Os pesquisadores já conseguiram demonstrar que a proteína está sendo produzida e "exportada" para fora das células --o que é interessante, segundo Vieira, pois as bactérias costumam se acumular justamente entre uma célula e outra.

Um problema, no entanto, é a possibilidade de que o bactericida afete também microrganismos benéficos que vivem em associação com o maracujazeiro --mais ou menos como um antibiótico que causa problemas digestivos por acabar com a flora intestinal de uma pessoa. Por isso, o grupo está testando também uma construção de DNA com um promotor que só ativaria a produção na presença da X. campestris.

Outra opção estudada, segundo Vieira, é condicionar a produção da proteína aos danos causados às folhas do maracujazeiro por pulgões, que são os transmissores da bactéria. "Esse tipo de dano faz com que a planta secrete fenóides, substâncias que ativam a cicatrização daquele ferimento", explica a pesquisadora. Os fenóides poderiam também acionar a produção da proteína bactericida e barrar a entrada da X. campestris.

Vírus

A estratégia da equipe contra o vírus do endurecimento dos frutos, por sua vez, lembra uma vacina. O gene a ser inserido pertence ao próprio vírus e contém as instruções para produzir o capsídeo, a capa de proteínas que envolve o material genético viral --no caso, RNA, e não DNA.
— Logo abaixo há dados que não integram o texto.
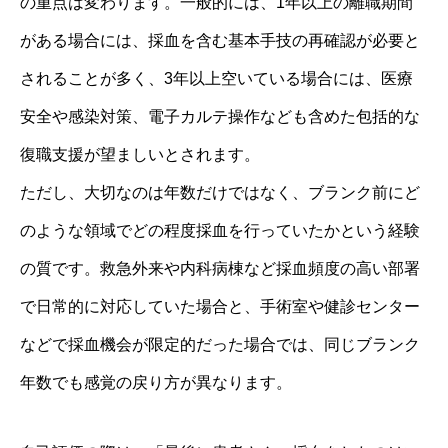
の重点は変わります。一般的には、1年以上の離職期間
がある場合には、採血を含む基本手技の再確認が必要と
されることが多く、3年以上空いている場合には、医療
安全や感染対策、電子カルテ操作なども含めた包括的な
復職支援が望ましいとされます。
ただし、大切なのは年数だけではなく、ブランク前にど
のような領域でどの程度採血を行っていたかという経験
の質です。救急外来や内科病棟など採血頻度の高い部署
で日常的に対応していた場合と、手術室や健診センター
などで採血機会が限定的だった場合では、同じブランク
年数でも感覚の戻り方が異なります。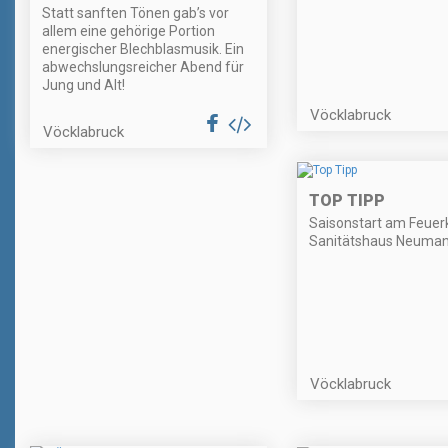
Statt sanften Tönen gab’s vor
allem eine gehörige Portion
energischer Blechblasmusik. Ein
abwechslungsreicher Abend für
Jung und Alt!
Vöcklabruck
Vöcklabruck
TOP TIPP
Saisonstart am Feuer
Sanitätshaus Neuma
Vöcklabruck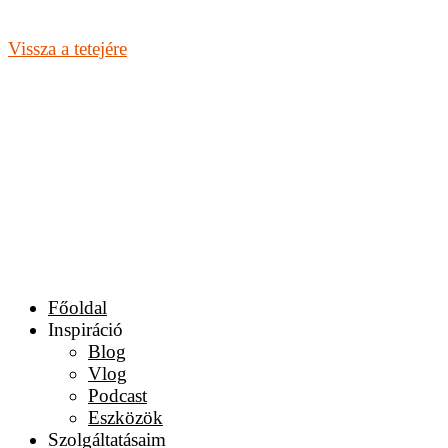
Vissza a tetejére
Főoldal
Inspiráció
Blog
Vlog
Podcast
Eszközök
Szolgáltatásaim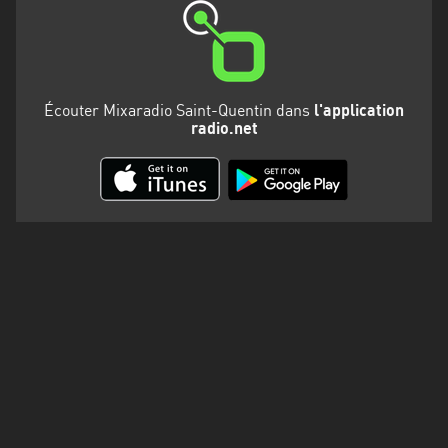
Martinique
Mayotte
Nord-
Écouter Mixaradio Saint-Quentin dans
l'application
Est
radio.net
HT
Normandie
Nouvelle-
Aquitaine
Occitanie
Pays
de
la
Loire
Provence-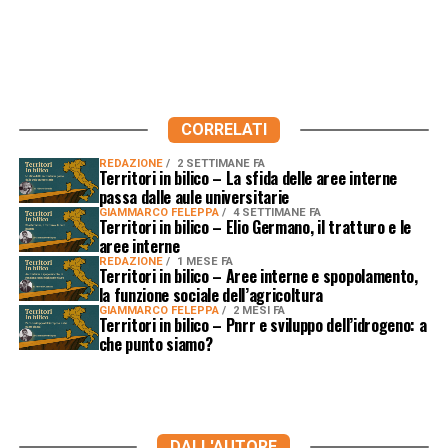
CORRELATI
REDAZIONE
2 SETTIMANE FA
Territori in bilico – La sfida delle aree interne
passa dalle aule universitarie
GIAMMARCO FELEPPA
4 SETTIMANE FA
Territori in bilico – Elio Germano, il tratturo e le
aree interne
REDAZIONE
1 MESE FA
Territori in bilico – Aree interne e spopolamento,
la funzione sociale dell’agricoltura
GIAMMARCO FELEPPA
2 MESI FA
Territori in bilico – Pnrr e sviluppo dell’idrogeno: a
che punto siamo?
DALL'AUTORE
Ao receber o gene, a planta produziria uma fita de RNA complementar à do vírus. Essa fita "espelhada" produzida nas células vegetais modificadas impediria o funcionamento normal dos genes do vírus e, assim, a produção de mais cópias do invasor pela célula infectada. Em outras palavras, se a estratégia funcionar como planejado, o maracujá estaria vacinado contra o vírus.

De acordo com Vieira, as estratégias deverão passar por testes em casas de vegetação por volta de fevereiro do ano que vem, quando será possível avaliar sua eficácia para evitar ou diminuir a infecção das plantas.